*PROBLEM DESCRIPTION:* Put each non-blank line of the data into a JSON list of strings, one string per line. Start with the line containing "瑟斯图斯看着吞世者爬上楼梯径直朝怀言者冲去喊道. 在他们用粗短的炮弹打穿他之前, 他是不可能成功的.", end with the line containing "斯卡若胸部又中了两枪但击中击中敌人. 一个怀言者拿着链锯剑向他扑来. 吞世者猛得一击将敌人的躯干一分为二.", and include both of those lines.
DATA PROVIDED below:
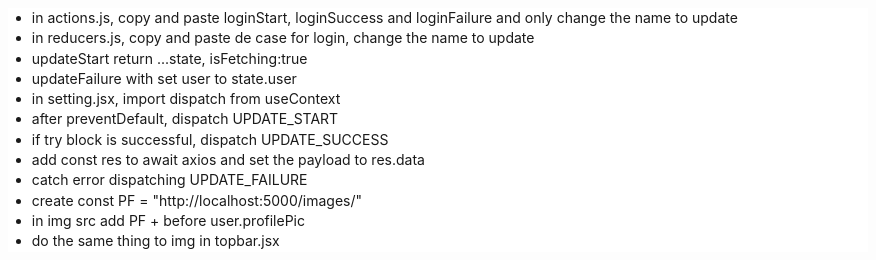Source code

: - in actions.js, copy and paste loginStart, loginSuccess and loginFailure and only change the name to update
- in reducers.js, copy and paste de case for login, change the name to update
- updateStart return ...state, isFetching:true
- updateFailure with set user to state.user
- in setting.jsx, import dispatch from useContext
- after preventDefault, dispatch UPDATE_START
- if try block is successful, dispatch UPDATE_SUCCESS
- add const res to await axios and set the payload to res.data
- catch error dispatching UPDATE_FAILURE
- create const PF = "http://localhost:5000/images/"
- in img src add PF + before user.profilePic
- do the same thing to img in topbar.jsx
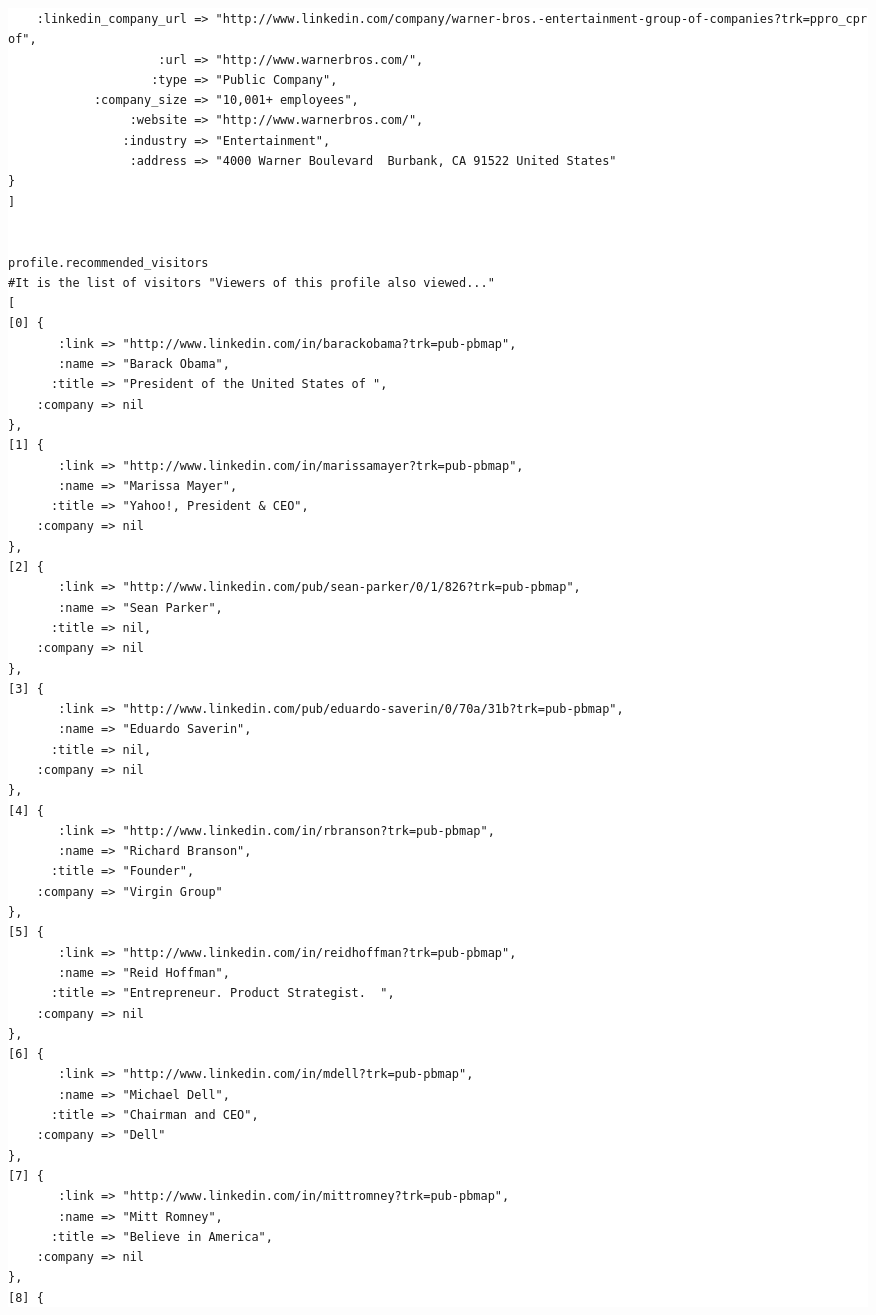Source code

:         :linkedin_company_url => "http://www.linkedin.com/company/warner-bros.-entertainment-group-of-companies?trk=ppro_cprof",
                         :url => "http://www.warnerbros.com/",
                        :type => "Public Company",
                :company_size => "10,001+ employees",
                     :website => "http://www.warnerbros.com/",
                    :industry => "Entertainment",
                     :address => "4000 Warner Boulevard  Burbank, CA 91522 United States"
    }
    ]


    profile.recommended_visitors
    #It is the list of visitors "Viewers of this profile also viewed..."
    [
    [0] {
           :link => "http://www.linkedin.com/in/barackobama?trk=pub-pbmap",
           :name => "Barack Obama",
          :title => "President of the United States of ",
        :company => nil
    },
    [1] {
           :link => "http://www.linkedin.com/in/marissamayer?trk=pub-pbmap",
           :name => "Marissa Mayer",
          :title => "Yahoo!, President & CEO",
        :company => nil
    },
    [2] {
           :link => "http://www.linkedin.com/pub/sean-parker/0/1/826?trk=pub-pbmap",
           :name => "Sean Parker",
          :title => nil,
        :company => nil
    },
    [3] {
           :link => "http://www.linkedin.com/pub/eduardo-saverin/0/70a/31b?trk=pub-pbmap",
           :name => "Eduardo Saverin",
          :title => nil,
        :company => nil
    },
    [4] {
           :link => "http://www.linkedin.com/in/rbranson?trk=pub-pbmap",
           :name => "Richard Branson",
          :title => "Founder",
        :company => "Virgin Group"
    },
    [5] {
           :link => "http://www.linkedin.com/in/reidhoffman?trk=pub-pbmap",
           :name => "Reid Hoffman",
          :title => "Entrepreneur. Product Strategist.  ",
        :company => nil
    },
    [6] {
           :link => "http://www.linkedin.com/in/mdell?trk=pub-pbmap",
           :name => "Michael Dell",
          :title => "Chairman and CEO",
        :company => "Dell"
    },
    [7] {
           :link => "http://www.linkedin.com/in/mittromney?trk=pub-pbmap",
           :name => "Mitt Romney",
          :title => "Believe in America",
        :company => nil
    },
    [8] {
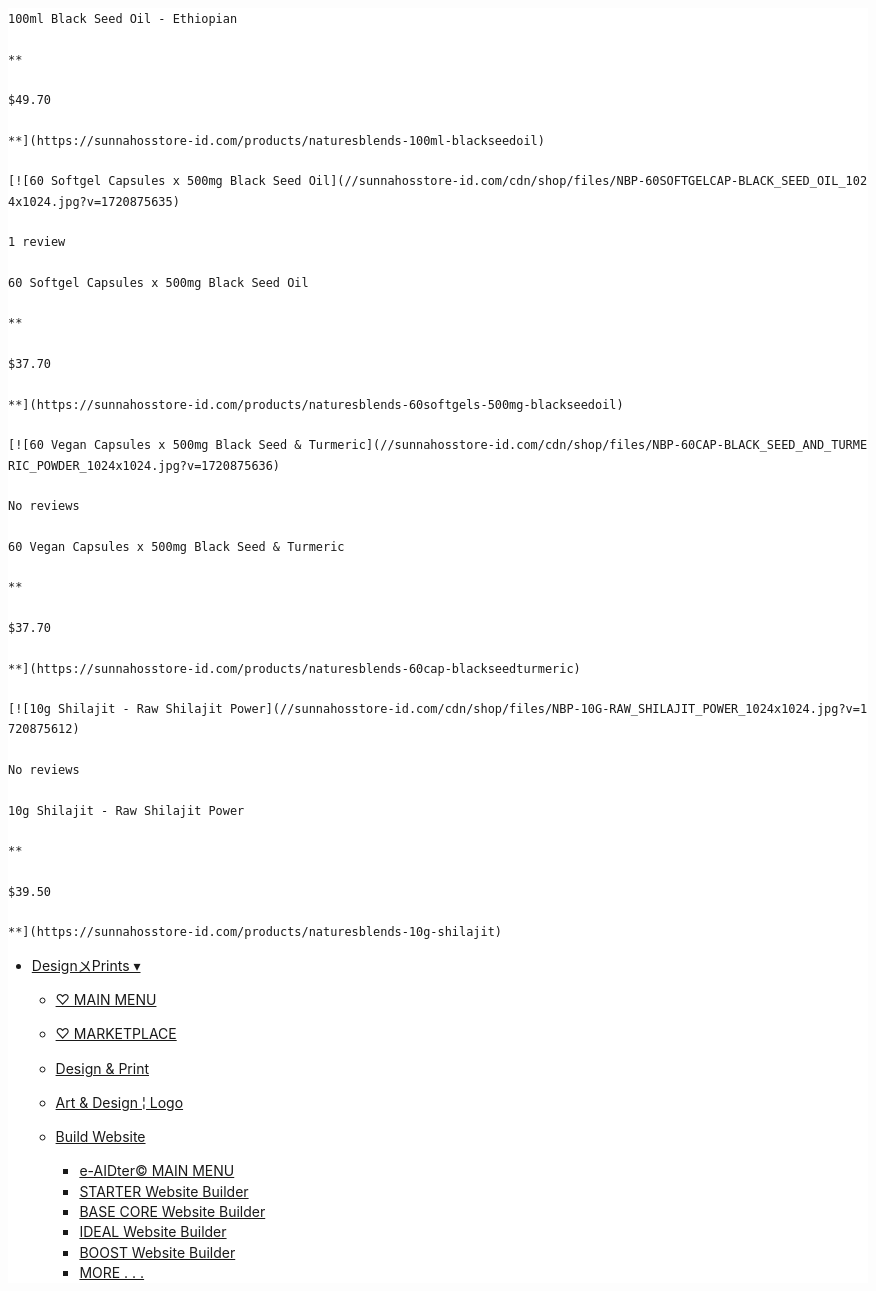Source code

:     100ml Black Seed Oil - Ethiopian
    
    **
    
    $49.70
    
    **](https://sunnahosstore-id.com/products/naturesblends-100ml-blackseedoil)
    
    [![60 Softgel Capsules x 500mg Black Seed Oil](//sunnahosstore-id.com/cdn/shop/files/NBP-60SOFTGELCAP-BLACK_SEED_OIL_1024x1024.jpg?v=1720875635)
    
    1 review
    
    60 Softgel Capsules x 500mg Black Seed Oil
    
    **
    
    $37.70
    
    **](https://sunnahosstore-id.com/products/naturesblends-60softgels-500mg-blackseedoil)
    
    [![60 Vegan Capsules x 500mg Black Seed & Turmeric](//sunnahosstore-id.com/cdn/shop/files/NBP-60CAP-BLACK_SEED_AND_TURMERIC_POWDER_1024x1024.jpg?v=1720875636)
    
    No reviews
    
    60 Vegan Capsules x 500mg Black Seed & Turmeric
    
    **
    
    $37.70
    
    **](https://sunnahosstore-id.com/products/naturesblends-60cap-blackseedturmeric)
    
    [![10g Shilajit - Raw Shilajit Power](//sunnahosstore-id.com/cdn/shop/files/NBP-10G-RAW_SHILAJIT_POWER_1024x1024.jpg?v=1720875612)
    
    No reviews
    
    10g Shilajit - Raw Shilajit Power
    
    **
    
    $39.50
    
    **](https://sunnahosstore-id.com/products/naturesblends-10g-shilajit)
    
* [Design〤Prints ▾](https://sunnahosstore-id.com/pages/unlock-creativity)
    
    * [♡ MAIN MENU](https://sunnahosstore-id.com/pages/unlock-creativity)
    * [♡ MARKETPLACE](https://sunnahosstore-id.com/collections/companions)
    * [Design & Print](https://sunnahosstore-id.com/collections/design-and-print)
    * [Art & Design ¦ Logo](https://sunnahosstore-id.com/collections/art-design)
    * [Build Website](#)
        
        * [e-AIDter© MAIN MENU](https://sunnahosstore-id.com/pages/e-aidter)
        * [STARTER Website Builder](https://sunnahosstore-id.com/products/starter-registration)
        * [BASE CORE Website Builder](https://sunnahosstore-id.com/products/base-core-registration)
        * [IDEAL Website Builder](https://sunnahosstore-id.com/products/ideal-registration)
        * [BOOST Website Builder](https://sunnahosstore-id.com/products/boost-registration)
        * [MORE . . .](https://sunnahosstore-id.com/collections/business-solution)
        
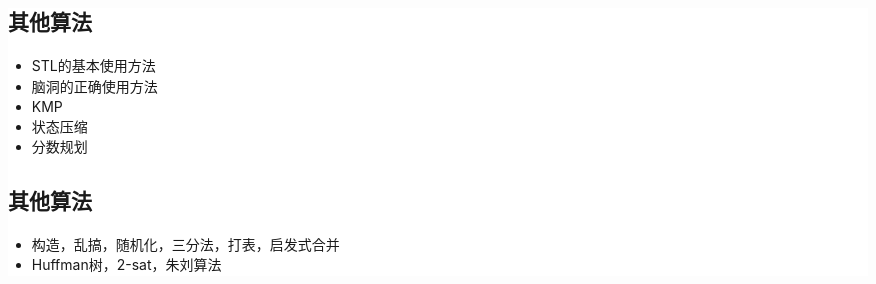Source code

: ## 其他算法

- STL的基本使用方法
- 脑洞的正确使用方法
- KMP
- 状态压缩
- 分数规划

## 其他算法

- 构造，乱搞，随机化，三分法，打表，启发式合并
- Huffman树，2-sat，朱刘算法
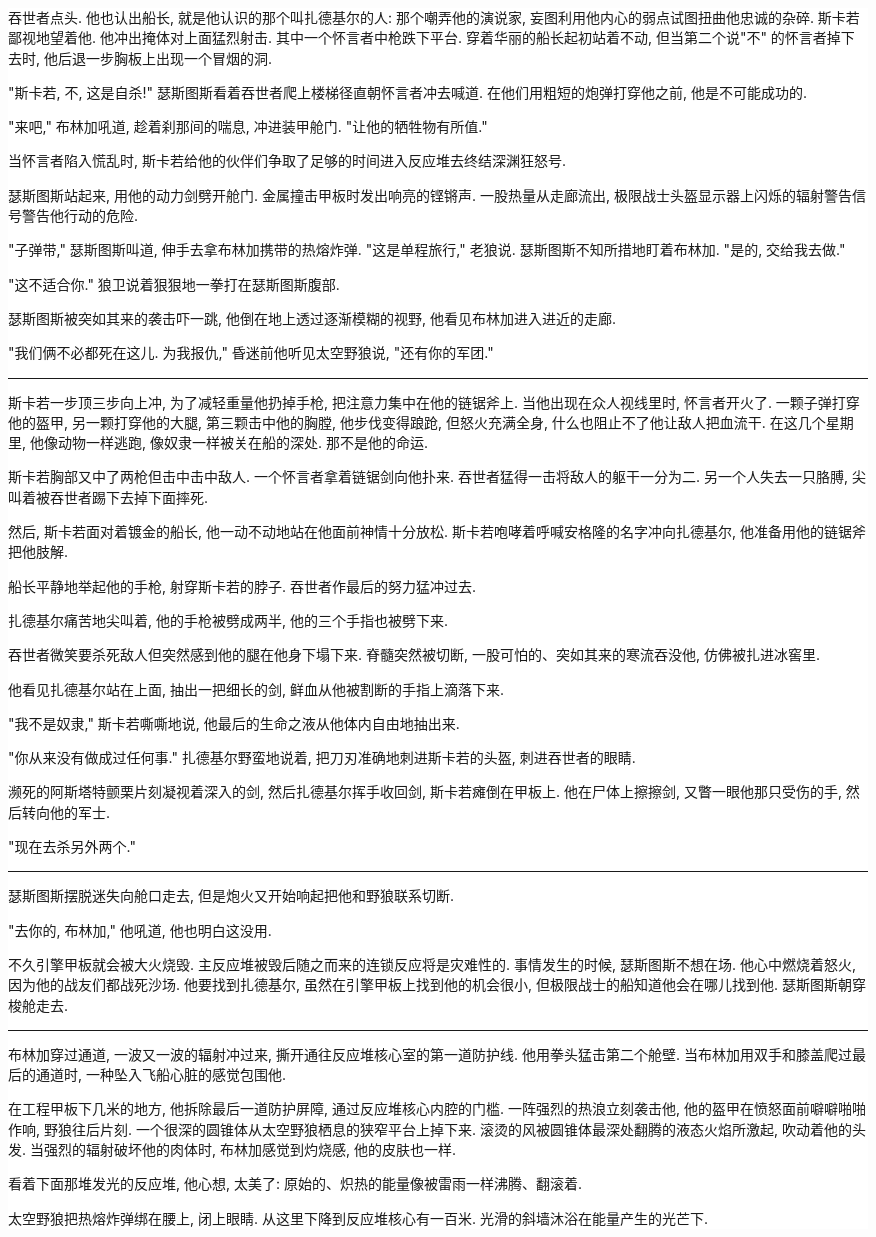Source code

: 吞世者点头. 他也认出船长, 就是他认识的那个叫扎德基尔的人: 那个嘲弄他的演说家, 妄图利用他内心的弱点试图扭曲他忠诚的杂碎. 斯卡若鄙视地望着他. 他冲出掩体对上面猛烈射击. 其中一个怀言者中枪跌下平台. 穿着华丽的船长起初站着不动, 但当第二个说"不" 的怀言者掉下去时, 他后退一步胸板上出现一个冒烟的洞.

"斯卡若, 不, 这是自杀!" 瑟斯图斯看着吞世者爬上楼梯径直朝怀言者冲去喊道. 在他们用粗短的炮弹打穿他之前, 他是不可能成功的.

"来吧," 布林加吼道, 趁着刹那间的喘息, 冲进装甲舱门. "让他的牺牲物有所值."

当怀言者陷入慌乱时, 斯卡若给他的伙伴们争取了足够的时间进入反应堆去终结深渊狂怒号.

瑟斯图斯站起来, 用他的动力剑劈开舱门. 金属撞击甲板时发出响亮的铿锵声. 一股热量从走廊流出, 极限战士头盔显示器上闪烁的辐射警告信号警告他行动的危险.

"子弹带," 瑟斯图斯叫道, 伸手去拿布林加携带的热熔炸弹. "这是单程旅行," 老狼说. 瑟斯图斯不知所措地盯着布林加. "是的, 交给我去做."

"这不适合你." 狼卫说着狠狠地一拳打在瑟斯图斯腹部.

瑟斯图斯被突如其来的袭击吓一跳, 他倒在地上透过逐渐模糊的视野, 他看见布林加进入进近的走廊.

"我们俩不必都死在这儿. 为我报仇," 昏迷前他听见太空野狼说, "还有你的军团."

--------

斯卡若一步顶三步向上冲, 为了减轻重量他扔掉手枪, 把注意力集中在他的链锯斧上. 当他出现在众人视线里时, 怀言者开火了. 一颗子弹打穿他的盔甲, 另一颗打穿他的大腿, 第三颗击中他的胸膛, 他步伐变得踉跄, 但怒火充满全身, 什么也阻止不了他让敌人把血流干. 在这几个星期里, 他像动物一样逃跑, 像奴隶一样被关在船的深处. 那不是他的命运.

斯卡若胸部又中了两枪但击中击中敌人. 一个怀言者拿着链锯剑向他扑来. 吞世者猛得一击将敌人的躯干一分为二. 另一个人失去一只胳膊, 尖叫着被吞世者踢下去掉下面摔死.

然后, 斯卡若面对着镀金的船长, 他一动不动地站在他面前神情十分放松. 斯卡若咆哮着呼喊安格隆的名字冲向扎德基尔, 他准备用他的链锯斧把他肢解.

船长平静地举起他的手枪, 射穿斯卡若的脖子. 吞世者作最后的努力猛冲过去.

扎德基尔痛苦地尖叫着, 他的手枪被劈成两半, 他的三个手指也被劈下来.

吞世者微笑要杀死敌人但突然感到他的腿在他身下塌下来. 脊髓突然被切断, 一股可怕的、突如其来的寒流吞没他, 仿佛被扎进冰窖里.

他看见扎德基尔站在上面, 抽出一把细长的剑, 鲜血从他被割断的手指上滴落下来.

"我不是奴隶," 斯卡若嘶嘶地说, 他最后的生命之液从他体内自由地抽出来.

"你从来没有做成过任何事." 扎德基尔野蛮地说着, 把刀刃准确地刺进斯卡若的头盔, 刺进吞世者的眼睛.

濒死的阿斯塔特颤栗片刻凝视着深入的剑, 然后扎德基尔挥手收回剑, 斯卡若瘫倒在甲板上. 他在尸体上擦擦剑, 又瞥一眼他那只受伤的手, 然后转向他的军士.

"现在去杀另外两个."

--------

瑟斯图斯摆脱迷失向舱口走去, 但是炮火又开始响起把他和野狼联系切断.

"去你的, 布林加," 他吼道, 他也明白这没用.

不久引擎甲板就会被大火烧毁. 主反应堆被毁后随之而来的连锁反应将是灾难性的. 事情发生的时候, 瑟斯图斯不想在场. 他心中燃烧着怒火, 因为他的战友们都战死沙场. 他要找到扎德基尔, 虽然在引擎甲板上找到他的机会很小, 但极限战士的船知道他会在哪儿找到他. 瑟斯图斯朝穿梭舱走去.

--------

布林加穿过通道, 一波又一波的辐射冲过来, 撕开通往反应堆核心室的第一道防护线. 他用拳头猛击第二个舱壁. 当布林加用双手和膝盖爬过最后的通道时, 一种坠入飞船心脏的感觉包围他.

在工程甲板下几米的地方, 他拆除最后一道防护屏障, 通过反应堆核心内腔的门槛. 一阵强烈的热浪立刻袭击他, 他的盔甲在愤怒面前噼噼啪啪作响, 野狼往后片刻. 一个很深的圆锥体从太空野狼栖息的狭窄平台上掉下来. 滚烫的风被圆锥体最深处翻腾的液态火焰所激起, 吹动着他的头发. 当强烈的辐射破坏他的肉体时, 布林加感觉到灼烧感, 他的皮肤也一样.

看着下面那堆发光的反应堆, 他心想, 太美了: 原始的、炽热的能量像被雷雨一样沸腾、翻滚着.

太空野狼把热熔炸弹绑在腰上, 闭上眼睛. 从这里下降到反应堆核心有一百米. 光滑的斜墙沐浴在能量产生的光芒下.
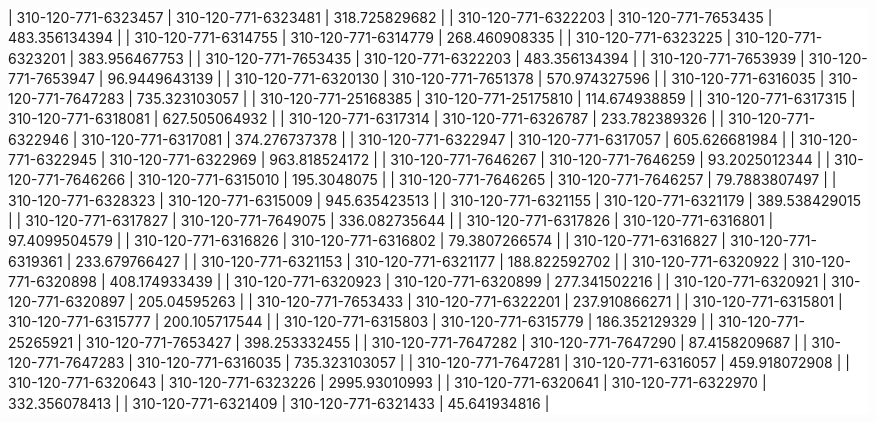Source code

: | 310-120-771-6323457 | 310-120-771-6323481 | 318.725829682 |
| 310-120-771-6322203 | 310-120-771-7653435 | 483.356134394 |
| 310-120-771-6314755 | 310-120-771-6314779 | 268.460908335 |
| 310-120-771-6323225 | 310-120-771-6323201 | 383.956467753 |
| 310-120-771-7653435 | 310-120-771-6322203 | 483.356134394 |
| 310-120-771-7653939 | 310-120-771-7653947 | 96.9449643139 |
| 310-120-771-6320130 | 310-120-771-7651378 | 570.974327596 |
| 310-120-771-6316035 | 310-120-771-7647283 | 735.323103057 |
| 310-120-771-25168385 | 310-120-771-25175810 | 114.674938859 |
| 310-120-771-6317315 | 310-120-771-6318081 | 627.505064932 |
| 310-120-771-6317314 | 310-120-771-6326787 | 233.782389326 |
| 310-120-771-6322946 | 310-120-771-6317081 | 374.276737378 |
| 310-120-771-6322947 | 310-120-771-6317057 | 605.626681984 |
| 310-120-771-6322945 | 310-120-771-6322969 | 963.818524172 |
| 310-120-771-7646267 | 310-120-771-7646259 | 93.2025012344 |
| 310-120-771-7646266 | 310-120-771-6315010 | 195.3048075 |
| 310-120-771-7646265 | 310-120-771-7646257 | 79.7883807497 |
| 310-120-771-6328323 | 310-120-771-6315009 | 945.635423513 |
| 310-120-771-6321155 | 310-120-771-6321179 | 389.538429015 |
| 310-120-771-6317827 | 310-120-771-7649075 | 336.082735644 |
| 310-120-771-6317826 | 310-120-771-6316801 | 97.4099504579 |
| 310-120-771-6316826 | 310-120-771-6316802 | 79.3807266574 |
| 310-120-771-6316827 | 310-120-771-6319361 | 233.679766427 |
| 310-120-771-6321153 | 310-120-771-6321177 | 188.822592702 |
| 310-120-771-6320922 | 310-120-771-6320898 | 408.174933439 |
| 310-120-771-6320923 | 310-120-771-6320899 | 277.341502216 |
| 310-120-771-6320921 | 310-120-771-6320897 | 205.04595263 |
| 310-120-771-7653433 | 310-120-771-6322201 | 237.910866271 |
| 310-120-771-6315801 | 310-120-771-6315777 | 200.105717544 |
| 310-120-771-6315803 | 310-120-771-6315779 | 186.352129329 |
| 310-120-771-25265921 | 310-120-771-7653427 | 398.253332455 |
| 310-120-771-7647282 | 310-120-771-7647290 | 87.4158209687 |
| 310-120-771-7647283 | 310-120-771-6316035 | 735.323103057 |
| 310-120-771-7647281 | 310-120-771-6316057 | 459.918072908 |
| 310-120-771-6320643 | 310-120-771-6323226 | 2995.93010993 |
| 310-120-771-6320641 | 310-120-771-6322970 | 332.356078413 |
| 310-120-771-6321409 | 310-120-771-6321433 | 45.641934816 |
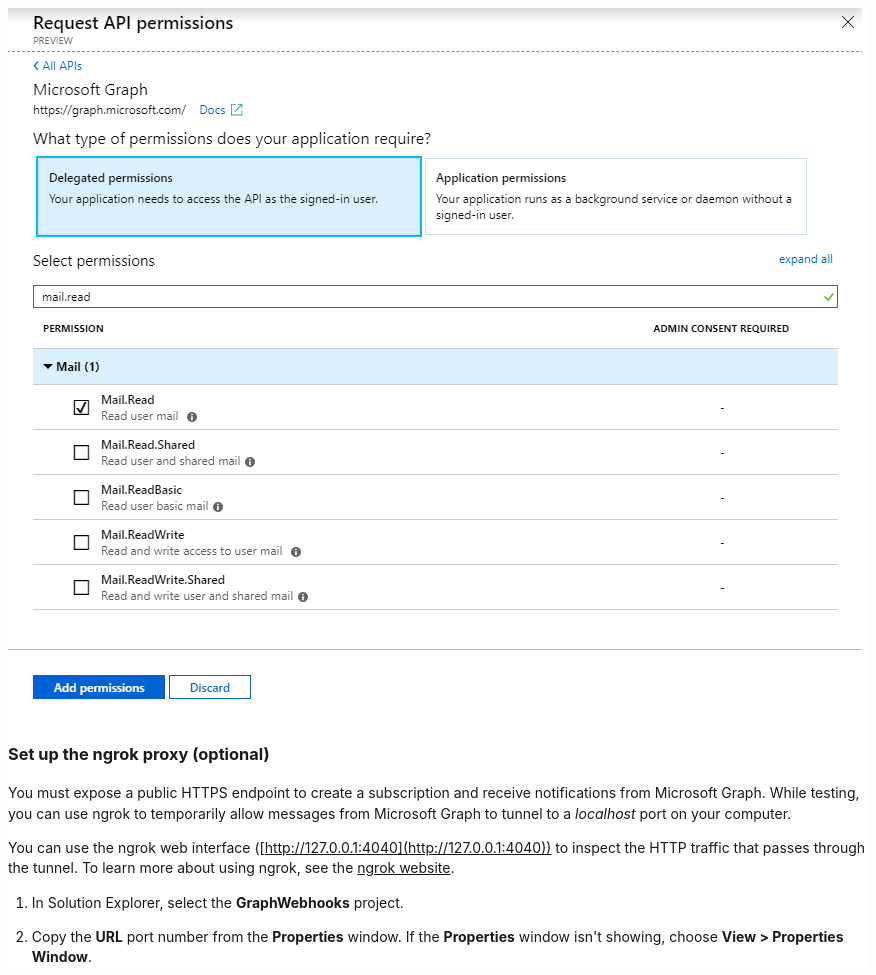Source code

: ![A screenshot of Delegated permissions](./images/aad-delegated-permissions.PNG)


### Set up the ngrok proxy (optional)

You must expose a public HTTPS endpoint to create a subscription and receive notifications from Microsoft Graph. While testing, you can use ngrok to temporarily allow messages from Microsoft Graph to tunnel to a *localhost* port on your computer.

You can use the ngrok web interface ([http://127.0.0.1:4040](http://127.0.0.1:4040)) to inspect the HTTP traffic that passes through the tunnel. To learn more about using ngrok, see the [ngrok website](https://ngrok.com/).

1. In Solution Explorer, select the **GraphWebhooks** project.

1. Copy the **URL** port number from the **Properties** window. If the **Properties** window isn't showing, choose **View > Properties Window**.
End of DATA PROVIDED.
*REPLY:*
[
  "\"斯卡若, 不, 这是自杀!\" 瑟斯图斯看着吞世者爬上楼梯径直朝怀言者冲去喊道. 在他们用粗短的炮弹打穿他之前, 他是不可能成功的.",
  "\"来吧,\" 布林加吼道, 趁着刹那间的喘息, 冲进装甲舱门. \"让他的牺牲物有所值.\"",
  "当怀言者陷入慌乱时, 斯卡若给他的伙伴们争取了足够的时间进入反应堆去终结深渊狂怒号.",
  "瑟斯图斯站起来, 用他的动力剑劈开舱门. 金属撞击甲板时发出响亮的铿锵声. 一股热量从走廊流出, 极限战士头盔显示器上闪烁的辐射警告信号警告他行动的危险.",
  "\"子弹带,\" 瑟斯图斯叫道, 伸手去拿布林加携带的热熔炸弹. \"这是单程旅行,\" 老狼说. 瑟斯图斯不知所措地盯着布林加. \"是的, 交给我去做.\"",
  "\"这不适合你.\" 狼卫说着狠狠地一拳打在瑟斯图斯腹部.",
  "瑟斯图斯被突如其来的袭击吓一跳, 他倒在地上透过逐渐模糊的视野, 他看见布林加进入进近的走廊.",
  "\"我们俩不必都死在这儿. 为我报仇,\" 昏迷前他听见太空野狼说, \"还有你的军团.\"",
  "--------",
  "斯卡若一步顶三步向上冲, 为了减轻重量他扔掉手枪, 把注意力集中在他的链锯斧上. 当他出现在众人视线里时, 怀言者开火了. 一颗子弹打穿他的盔甲, 另一颗打穿他的大腿, 第三颗击中他的胸膛, 他步伐变得踉跄, 但怒火充满全身, 什么也阻止不了他让敌人把血流干. 在这几个星期里, 他像动物一样逃跑, 像奴隶一样被关在船的深处. 那不是他的命运.",
  "斯卡若胸部又中了两枪但击中击中敌人. 一个怀言者拿着链锯剑向他扑来. 吞世者猛得一击将敌人的躯干一分为二. 另一个人失去一只胳膊, 尖叫着被吞世者踢下去掉下面摔死."
]